It was in the middle of September last year, when they started shutting down dwellers who’d lived long enough in a place to call their home; a building I’d often view from my commute from Central Station to North Sydney, admiring the window with the ‘Jesus’ sign and wondering who the eccentric was behind it.
Never once thinking much of the building or its dwellers, just admiring the view as it shifted from the Pyramid shaped, Boxy grey structure to the Ocean that followed with expensive yachts floating upon it.
The political climate had shifted, and it was time for their departure.
Miller’s Point was up for sale, and it was time for the displaced dwellers who’d been offered a home in the building which would come to be known as ‘Sirius’ back in 1980, to find another.
Time to go, as it would be known.
It was time for change, time for prosperity, time for another Casino — Miller’s Point had become too valuable for a place like ‘Sirius and it’s dwellers’.
I was a young Architecture student, in my final year of publishing a thesis; I guess my focus was on the building, and not so much the political climate that surrounded it.
I’d seen the building and the view that it provided from the train, but never actually explored it up-close.
Much to my short-comings, I hardly knew who the dwellers were and what purpose the building served never wondering exactly what the value of the area was.
All I knew to begin with was, ‘The Rocks’ was an expensive and exclusive area — one of the elites.
A new Casino was to be built at Miller’s Point, and there wasn’t a place for a building like ‘Sirius’ to exist anymore.
They wanted the building gone, with my view of the grey structure disappearing along with it.
I’m not sure to this day what brought a lazy student such as myself to take on such a project to compose my thesis on.
I was offered an easier topic, one that I could’ve finished without a problem and taken my exist from the Academic industry.
Something about the Sirius building, kept me intrigued enough to pursue it.
One night, I couldn’t sleep and called on a friend of mine who had a car — we were both fans of exploration and I told him about the evacuation that had taken place in Miller’s Point.
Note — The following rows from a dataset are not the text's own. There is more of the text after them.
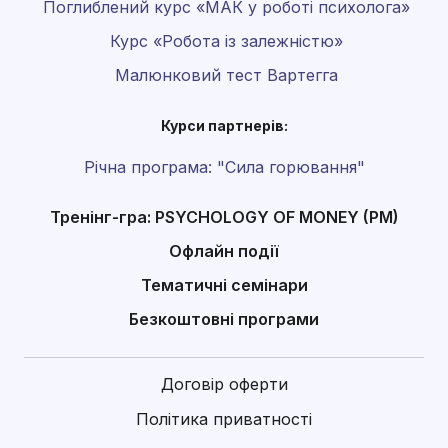
Поглиблений курс «МАК у роботі психолога»
Курс «Робота із залежністю»
Малюнковий тест Вартегга
Курси партнерів:
Річна програма: "Сила горювання"
Тренінг-гра: PSYCHOLOGY OF MONEY (PM)
Офлайн події
Тематичні семінари
Безкоштовні програми
Договір оферти
Політика приватності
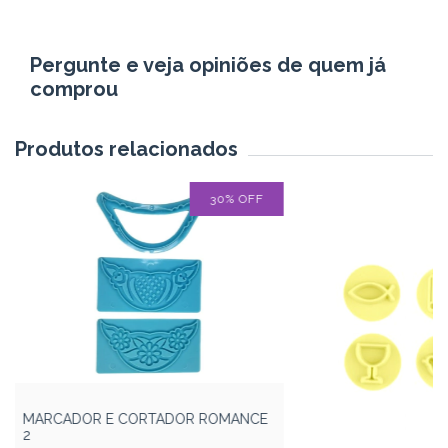
Pergunte e veja opiniões de quem já
comprou
Produtos relacionados
30
%
OFF
MARCADOR E CORTADOR ROMANCE
2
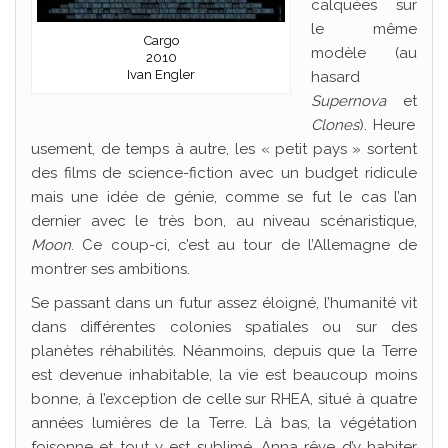
calquées sur
le même
Cargo
modèle (au
2010
Ivan Engler
hasard
Supernova
et
Clones
). Heure
usement, de temps à autre, les « petit pays » sortent
des films de science-fiction avec un budget ridicule
mais une idée de génie, comme se fut le cas l’an
dernier avec le très bon, au niveau scénaristique,
Moon
. Ce coup-ci, c’est au tour de l’Allemagne de
montrer ses ambitions.
Se passant dans un futur assez éloigné, l’humanité vit
dans différentes colonies spatiales ou sur des
planètes réhabilités. Néanmoins, depuis que la Terre
est devenue inhabitable, la vie est beaucoup moins
bonne, à l’exception de celle sur RHEA, situé à quatre
années lumières de la Terre. Là bas, la végétation
foisonne et tout y est sublimé. Anna rêve d’y habiter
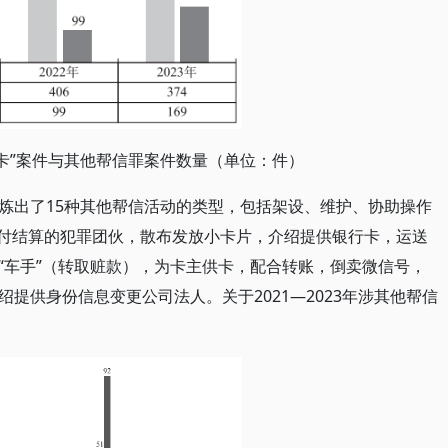
供“两卡”案件与其他帮信罪案件数量（单位：件）
炼出了15种其他帮信活动的类型，包括架设、维护、协助操作
支付结算的犯罪团伙，散布发放小卡片，介绍提供银行卡，运送
“车手”（转取赃款），为卡主供卡，配合转账，倒卖微信号，
提供身份信息变更公司法人。关于2021—2023年涉其他帮信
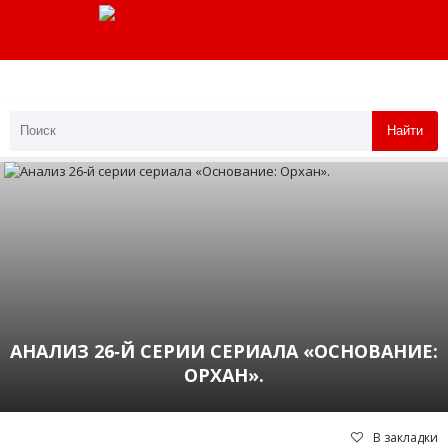
Найти
АНАЛИЗ 26‑Й СЕРИИ СЕРИАЛА «ОСНОВАНИЕ:
ОРХАН».
В закладки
In the spur of the moment, he drove over to my place; I grabbed my grubby DSLR and broken Tripod, we wrapped up whatever survival tools we had and drove off in his shifty vehicle.
We expected trouble, possibly facing arrest if caught by the police — but none of that happened.
It was quiet, abandoned, and most of the places were quite frankly; pretty easy to get into.
We decided this was the best chance we’d ever get of exploring so many abandoned buildings.
So Miller’s Point it was, and exploring and documenting whatever we could was the decision we made in that moment.
Chain-smoking cigarettes as we photographed spray painted signs on the walls, almost like suicide notes left by the people that had been forced out of their homes.
“Our Pride isn’t for Sale”
“Miller’s Point Not for Sale”
“Poor people not welcome in Miller’s Point anymore”
Once the decision was made that Sirius was not worthy of being considered a Heritage Landmark; the last remaining resident Myra Demetriou, at the age of 90 and legally blind was moved out of the building on the 1st of February 2018.
With Myra Demetrious’s departure, the faith of the building that once provided shelter, with its 79 Apartments, had now been sealed.
Sirius would be put for sale for over $120 Million.
A decent price, according to the people making the decision, for decades of livelihood and memories that had nested within the building.
My Supervisor had warned me not to take up a project I would become too emotionally attached to, I guess the advice had finally come back to haunt me.
I couldn’t bring myself to write a thesis, let alone a single sentence that would make any sense; much like the departure of the residents, my thesis was now hollow like the building that once sheltered them.
I discarded my thesis, published a Research paper on LiDar Imaging and decided it was best not to publish the subject I’d originally undertaken.
It haunts me to this day, how I gave up on something that could’ve maybe helped out.
I don’t know what it feels like to lose a home.
Nor would I ever wish that on anyone.
I don’t know how to describe how the dwellers of Sirius felt.
Nor can I bring myself together to describe how it made me feel.
It felt hollow, that’s the only description I can come up with.
Hollow like the building.
Hollow like the people that had demanded its destruction.
Hollow like the greed that had driven the politicians to choose a Casino over its people.
Hollow like the people that would now indulge in debauchery, never once noticing that the ground upon which they now stood was once home to families.
Hollow. Much like the the feeling me and my friend felt when we stood in those empty apartments looking at one another, failing to capture a single photograph that made any sense.